On a cependant assisté ces dernières années à une multiplication des efforts déployés pour renforcer le commerce régional, surtout depuis le début de la crise de la zone euro. De nouveaux corridors d’infrastructures, comme l’Autoroute Transmaghrébine – qui, à terme, couvrira 7000 km et reliera Nouakchott à Rabat au nord, puis s’étirera à l’est jusqu’à Tripoli – semblent sur la bonne voie pour faciliter le transport transfrontalier, et plusieurs importants tronçons de l’autoroute sont déjà terminés.

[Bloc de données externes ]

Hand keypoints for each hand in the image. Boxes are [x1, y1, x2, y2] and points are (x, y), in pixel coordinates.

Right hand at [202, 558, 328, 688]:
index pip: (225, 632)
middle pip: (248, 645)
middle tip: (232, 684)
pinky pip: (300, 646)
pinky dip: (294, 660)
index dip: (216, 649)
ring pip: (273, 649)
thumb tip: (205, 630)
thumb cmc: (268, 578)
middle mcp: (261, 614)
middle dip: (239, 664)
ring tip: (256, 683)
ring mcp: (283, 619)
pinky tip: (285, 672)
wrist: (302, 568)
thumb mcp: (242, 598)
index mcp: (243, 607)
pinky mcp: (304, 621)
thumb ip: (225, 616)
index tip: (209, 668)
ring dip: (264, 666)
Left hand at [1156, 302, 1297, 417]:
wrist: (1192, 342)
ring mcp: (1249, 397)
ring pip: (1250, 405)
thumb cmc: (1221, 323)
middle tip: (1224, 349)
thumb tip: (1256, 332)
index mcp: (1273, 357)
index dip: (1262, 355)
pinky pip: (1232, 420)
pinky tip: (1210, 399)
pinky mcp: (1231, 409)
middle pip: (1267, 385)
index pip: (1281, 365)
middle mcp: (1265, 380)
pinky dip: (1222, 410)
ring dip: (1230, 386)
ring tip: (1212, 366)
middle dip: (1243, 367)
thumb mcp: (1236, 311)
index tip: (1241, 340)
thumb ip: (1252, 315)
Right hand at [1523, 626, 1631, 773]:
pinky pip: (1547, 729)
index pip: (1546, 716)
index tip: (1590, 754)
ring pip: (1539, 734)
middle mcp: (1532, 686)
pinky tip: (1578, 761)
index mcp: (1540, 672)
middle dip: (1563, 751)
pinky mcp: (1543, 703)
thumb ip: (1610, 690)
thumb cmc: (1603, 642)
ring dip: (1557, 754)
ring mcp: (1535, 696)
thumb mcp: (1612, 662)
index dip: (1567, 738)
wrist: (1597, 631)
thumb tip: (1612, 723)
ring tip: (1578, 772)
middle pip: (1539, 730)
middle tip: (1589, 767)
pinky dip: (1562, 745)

Lors d’une série de réunions ministérielles régionales qui se sont déroulées au cours des trois dernières années, avec le soutien de la Banque Mondiale, des propositions ont été exposées qui permettraient une plus grande intégration économique, fiscale et commerciale. En 2010, les ministres des pays membres de l’UMA ont signé un accord portant sur la mise en place d’une zone de libre-échange pour les produits agricoles qui contribuera à garantir la sécurité alimentaire dans la région, et une liste préliminaire de produits a été établie en mai 2012. On a également assisté ces dernières années à la signature de nombreux accords de coopération bilatérale entre des états membres, dont 23 accords dans les secteurs de l’éducation, de l’énergie et du tourisme, signés entre le Maroc et la Tunisie lors de la récente visite du Roi, sa première visite officielle en Tunisie depuis que le Printemps Arabe y avait débuté en 2011.
Il reste certes encore beaucoup à faire pour profiter pleinement des avantages offerts par l’intégration, et, en attendant que certaines questions épineuses ne soient résolues, des progrès substantiels semblent peu probables, mais le nouvel élan donné par le Maroc et la Tunisie illustre bien le potentiel sur le long terme d’une collaboration plus étroite.